If you’ve never experienced the joy of stage fright, let me enlighten you as to how an irrational fear of ‘being looked at’ can induce very real physical reactions:
The throat tightens so that breathing is inhibited (making it more shallow and one more prone to hyperventilation), blood pressure raises and the skin flushes, pupils reduce to pinpoints and one’s peripheral vision constricts, movement feels restricted and you bump into stage furniture, whereas in life one would easily slip around such obstacles, one can’t seem to ‘hear’ properly… you get the picture. Most people would rather die than speak to a group. I was one of these people at one time.
It works as long as the exposure to the fear is gradual and as long as the patient is not made to feel ‘failure’, per se. If someone afraid of birds starts this process, then suddenly finds themselves amidst a flock of pidgins, they’ll likely have to start over.

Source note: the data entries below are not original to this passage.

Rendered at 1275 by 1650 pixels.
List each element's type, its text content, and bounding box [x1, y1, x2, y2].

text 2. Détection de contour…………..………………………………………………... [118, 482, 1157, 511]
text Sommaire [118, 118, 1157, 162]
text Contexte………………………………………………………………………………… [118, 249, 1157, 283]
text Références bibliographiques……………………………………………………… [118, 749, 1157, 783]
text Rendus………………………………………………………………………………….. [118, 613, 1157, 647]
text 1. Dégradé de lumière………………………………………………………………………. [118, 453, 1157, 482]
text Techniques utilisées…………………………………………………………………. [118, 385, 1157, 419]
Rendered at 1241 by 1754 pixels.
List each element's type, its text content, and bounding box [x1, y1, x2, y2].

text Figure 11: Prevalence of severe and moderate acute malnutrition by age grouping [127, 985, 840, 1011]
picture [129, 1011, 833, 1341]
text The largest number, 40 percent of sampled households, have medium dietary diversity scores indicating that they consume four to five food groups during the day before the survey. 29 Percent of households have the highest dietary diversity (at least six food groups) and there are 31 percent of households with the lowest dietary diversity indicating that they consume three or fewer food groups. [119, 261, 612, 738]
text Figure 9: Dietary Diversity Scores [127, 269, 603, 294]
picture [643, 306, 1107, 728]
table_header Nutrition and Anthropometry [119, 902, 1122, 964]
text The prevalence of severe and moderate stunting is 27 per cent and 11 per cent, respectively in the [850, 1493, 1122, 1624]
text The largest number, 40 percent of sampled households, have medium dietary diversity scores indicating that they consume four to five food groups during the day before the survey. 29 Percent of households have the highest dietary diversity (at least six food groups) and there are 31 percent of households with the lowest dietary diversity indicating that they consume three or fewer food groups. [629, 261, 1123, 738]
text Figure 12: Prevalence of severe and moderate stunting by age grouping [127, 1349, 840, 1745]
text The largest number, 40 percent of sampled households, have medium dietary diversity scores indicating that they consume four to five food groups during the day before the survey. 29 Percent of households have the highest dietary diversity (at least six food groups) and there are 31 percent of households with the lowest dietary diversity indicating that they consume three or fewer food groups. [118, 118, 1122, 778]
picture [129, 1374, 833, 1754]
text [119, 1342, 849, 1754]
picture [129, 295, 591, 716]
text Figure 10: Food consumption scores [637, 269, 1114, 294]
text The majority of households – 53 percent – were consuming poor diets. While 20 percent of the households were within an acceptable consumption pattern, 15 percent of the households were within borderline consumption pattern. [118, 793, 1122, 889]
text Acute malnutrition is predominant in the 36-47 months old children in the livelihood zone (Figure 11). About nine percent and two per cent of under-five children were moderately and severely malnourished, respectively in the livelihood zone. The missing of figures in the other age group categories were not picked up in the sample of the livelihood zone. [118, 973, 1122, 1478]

But it works. I’m on stage without a script on a regular basis these days. I’m sure it would work for parents as well.
guthrie
Nov 11 2009 at 11:33am
Oops! I meant pjsw! Sorry!
mobile
Nov 11 2009 at 12:55pm
Let me give a couple of reasons that modern parents’ fear is rational even in an environment of decreasing risks. First, life is dearer today than in the past. This fact is reflected in risk premiums and other quantitative measurements of “the value of a human life”. Second (and possibly related), there are fewer children per household these days. In the past, families faced decreasing returns on protecting the lives of all their children. Families today face increasing returns for overprotecting their kids, even if the value of the kids is the same as in the past.
Dr. T
Nov 11 2009 at 7:35pm
“How can a Szaszian take this stuff seriously? Easily. Szasz would deny that anxiety disorders are a “disease.””
Yes, he would. Just as he denies that psychosis, schizophrenia, bipolar disorder, clinical depression, etc. are diseases. No, those are just different states of mind that people have, and everyone (including the patient) should accept that they are just variations of normal. Szasz is the worst kind of fool: he had the information, knowledge, and training to know better, but he spouts nonsense anyway.
By the way, most of us physicians call anxiety disorder a treatable psychiatric condition. Does that make it a “disease?” That only matters to people like Szasz. We just recommend counseling and, if the condition is bad enough, medication.
Eric Johnson
Nov 12 2009 at 12:43am
Szaszianism is just the closing of a question that should legitimately remain open for quite articulable reasons. Would a Szaszian have believed narcolepsy was a disease in 1995, a time when it had one genetic correlate but no known physiological correlate (it does, now).
Does Szaszian believe in evolution and believe that non-pathological traits should be reasonably non-fitness-reducing?
I’d love to know whether there is any Szaszian, other than (perhaps – ?) Szasz, who knows med bio and disease bio. Or just one who isnt a libertarian philosopher! (Just kidding about the latter.)
Eric Johnson
Nov 12 2009 at 12:49am
I guess Szasz has probably seen multiple (more than ten) hospitalized schizophrenics firsthand. Have any other Szaszians? (I have.)